Introducing Uneconomics: February 6 to 12 on openDemocracy

The west’s financial crisis has exposed great failures of economic thinking as well as policy. This week, we launched “Uneconomics”. It challenges the dominance of orthodox economists. They have taken over the thinking and language of both policy-making and media coverage of business and finance. Their wretched narrowness has reinforced the crisis. A quite different approach is needed, that is anthropological and social. The editor, and author of the opening blast, is Will Davies. If he is right, you won’t read a debate like this anywhere else.
20 February 2012

In Russia, the economic fractures intensify the political pressures on Vladimir Putin - these are explored in oDRussia by Vladimir Pastukhov, by Fyodor Lukyanov who defends a BBC series on the Putin years from its critics, as well as by Andrei Konchalovsky, who invokes history to advise Russia’s protesters to be cautious.
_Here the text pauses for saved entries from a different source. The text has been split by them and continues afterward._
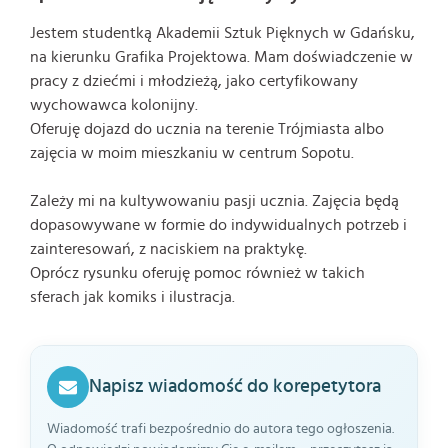
Jestem studentką Akademii Sztuk Pięknych w Gdańsku,
na kierunku Grafika Projektowa. Mam doświadczenie w
pracy z dziećmi i młodzieżą, jako certyfikowany
wychowawca kolonijny.
Oferuję dojazd do ucznia na terenie Trójmiasta albo
zajęcia w moim mieszkaniu w centrum Sopotu.
Zależy mi na kultywowaniu pasji ucznia. Zajęcia będą
dopasowywane w formie do indywidualnych potrzeb i
zainteresowań, z naciskiem na praktykę.
Oprócz rysunku oferuję pomoc również w takich
sferach jak komiks i ilustracja.
Napisz wiadomość do korepetytora
Wiadomość trafi bezpośrednio do autora tego ogłoszenia.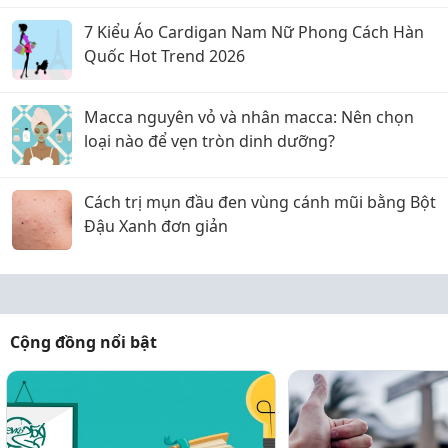
7 Kiểu Áo Cardigan Nam Nữ Phong Cách Hàn
Quốc Hot Trend 2026
Macca nguyên vỏ và nhân macca: Nên chọn
loại nào để vẹn tròn dinh dưỡng?
Cách trị mụn đầu đen vùng cánh mũi bằng Bột
Đậu Xanh đơn giản
Cộng đồng nổi bật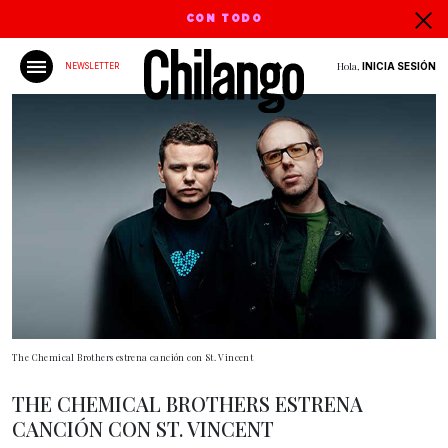
CON TODO
Hola,
INICIA SESIÓN
NEWSLETTER
The Chemical Brothers estrena canción con St. Vincent
THE CHEMICAL BROTHERS ESTRENA
CANCIÓN CON ST. VINCENT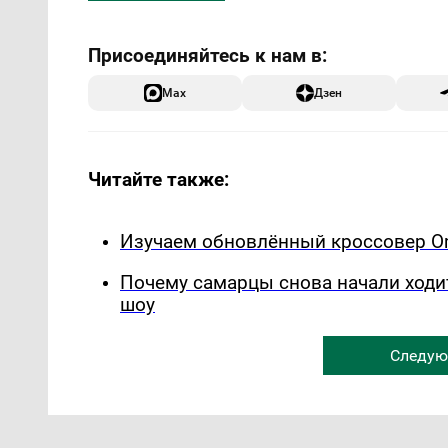
Max
Дзен
Читайте также:
Изучаем обновлённый кроссовер Om
Почему самарцы снова начали ходи
шоу
Следую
The protests in England against the government’s controversial health-service changes have reached a political pitch. But Our Kingdom’s stethoscope too is on England’s deep governance, with Gavin Barker emphasising the net’s potential to reinvigorate local democracy, the 70-something Trevor Smith looking at the consequences of the role of prime minister being a “mid-career” job, and James Butler thinking the new network politics through the prism of Paul Mason’s arguments.

The relaunched openSecurity features Ahmed E Souaiaia on the chances of region-fuelled civil war in Syria, while Vicken Cheterian assesses the balance of forces in a crucial period for Tunisia andVolker Perthes presents an overview of year two of the Arab revolution. Giuliano Battiston writes on the Afghan war’s legacy, which is also explored in Paul Rogers’s column; and Vidhya Ramalingam on the rise of Europe’s radical right is also reflected in contrasting views of Hungary from György Schöpflin and Anton Pelinka.

In 50:50, Nazek Ramadan challenges anti-immigrant prejudice via a new newspaper written by migrants: Migrant Voice. From Africa’s east and west, stories of displacement: Kathambi Kinoti in 50:50 on the African Union’s silence on the continent’s “land grabs” and their damage to women’s livelihoods, and Morten Bøås on the roots and reinvention of the Nigerian Islamist movement Boko Haram. In Colombia too, local insecurities are at the heart of continued turbulence, as Adam Isacson shows.

Our authors examine elections past (Taiwan) and future (France), the case against campaigning Spanish judge Baltasar Garzón, the linguistic trap of China’s elite, and a new Hollywood film on Bosnia’s horrors. They find lessons too in a report on the killing of a Pakistani journalist, media coverage of Japan’s tsunami, and the tortured history of Israel and the political left. And Rebecca Willis asks a 21st-century question: what is energy for?